Chart understanding data:
::::::
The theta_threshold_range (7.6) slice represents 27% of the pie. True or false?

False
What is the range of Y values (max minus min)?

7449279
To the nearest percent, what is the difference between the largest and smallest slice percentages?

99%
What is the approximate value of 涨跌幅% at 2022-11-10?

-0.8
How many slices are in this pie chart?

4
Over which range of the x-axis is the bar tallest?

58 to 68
::::::
Problem details: Return every line of the records above verbatim, with no changes.

Exercise result:
The theta_threshold_range (7.6) slice represents 27% of the pie. True or false?

False
What is the range of Y values (max minus min)?

7449279
To the nearest percent, what is the difference between the largest and smallest slice percentages?

99%
What is the approximate value of 涨跌幅% at 2022-11-10?

-0.8
How many slices are in this pie chart?

4
Over which range of the x-axis is the bar tallest?

58 to 68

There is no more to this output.